According to the CSO’s flash estimate, GDP declined 2% y/y in the last quarter of 2008 - after the 0.8% y/y increase seen in 3Q08. Taking the calendar effect into consideration, the economy dropped by 2.1% y/y in October-December. Compared to the previous quarter, GDP dropped 1%. As the q/q indicator was also negative in the third quarter (- 0.5%), a technical recession has arrived, as two quarters declined in a row. In FY2008, GDP rose just a tiny 0.6% y/y. The CSO indicated that industrial output and financial services pulled down the GDP figure, while the performance of agricultural production improved it.

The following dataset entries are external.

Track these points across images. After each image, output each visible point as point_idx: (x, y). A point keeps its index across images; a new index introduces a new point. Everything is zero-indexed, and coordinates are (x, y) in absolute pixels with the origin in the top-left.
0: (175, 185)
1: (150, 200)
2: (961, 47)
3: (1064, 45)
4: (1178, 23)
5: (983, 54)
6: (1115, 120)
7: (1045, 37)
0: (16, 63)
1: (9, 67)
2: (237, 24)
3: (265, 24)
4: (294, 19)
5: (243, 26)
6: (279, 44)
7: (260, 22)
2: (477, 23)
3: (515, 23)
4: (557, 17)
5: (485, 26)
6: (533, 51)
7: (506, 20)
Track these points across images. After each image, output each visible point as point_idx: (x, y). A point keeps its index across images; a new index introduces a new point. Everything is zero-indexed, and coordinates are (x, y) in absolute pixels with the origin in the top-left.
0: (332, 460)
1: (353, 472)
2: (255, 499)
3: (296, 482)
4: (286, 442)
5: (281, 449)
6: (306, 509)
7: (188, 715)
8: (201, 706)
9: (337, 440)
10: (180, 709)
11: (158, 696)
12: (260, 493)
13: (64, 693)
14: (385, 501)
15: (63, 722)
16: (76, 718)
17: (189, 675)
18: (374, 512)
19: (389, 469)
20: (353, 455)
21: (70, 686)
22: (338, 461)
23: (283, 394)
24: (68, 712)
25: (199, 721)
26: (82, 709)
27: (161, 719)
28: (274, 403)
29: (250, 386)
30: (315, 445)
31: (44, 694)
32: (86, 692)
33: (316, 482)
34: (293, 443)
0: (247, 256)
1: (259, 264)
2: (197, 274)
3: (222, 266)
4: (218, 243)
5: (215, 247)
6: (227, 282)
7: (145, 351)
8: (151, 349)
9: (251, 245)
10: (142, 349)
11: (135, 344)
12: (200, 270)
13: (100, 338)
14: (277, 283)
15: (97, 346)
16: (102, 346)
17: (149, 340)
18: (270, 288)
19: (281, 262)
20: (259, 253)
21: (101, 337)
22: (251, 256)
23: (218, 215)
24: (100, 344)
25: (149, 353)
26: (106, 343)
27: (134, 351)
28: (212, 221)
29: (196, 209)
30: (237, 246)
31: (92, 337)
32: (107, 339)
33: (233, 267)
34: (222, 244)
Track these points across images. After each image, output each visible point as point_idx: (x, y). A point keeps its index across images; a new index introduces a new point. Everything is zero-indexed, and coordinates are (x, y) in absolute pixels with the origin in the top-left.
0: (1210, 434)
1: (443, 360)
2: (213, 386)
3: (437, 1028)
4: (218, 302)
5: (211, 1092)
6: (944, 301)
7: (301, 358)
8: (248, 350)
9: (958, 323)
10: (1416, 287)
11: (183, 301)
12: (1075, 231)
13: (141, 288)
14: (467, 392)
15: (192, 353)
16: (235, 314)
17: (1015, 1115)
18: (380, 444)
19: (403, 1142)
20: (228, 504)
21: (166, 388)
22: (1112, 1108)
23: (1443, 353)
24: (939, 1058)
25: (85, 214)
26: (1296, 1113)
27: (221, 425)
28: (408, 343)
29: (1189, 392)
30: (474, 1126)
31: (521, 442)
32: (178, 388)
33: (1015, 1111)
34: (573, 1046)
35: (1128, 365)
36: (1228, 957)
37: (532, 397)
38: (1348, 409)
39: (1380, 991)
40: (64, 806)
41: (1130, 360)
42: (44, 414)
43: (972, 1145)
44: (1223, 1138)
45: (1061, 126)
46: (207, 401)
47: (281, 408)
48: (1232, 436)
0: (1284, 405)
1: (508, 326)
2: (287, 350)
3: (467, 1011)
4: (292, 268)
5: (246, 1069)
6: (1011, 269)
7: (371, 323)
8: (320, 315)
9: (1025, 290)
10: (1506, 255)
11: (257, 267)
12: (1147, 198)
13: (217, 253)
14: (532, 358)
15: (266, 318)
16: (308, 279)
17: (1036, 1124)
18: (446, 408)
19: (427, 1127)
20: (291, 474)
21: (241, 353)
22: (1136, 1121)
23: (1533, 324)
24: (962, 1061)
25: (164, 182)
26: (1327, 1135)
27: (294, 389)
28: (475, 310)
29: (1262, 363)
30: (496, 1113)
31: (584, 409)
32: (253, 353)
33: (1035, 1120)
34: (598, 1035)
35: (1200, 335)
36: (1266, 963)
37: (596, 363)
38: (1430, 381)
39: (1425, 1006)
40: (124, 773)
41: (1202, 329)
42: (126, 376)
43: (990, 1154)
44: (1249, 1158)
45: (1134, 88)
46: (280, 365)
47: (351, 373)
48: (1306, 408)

The CSO will release detailed figures on 11 March.

As for the GDP growth prospects, the outlook is rather dim for 2009. The 4Q08 figure suggest deeper recession for this year, which is expected to be driven by the sharp drop of industrial exports, while the contribution of domestic demand would not be able to offset this. The economy downturn is expected to be the deepest in the first half of the year.

Consumer prices increased by 0.6% m/m in January. Thus, the 12-month inflation rate further slowed to 3.1% (from the 3.5% published for December 2008). Thus, the mid-term inflation goal of 3% y/y was practically reached in January. Food and services prices rose above the average last month (2.2% and 0.9% m/m, respectively). There was a decline on monthly level in clothes and fuel prices, however. Prices of durables increased by 0.5% m/m, which could be explained by the forint weakening. The seasonally-adjusted core inflation rose just 0.1% m/m. Thus, the 12- month core rate also slowed, to 3.4% from 3.8% y/y, seen in December.

The above figures suggest the continuation of the rate cutting cycle of the CB. We think however that the current rate cutting cycle will decelerate and no rate change expected at the February rate setting meeting. The reason is the vulnerability and the increased volatility of the forint exchange rate. In the current market environment, thanks to the exchange rate factor, too fast rate cuts could jeopardize the country’s financial stability.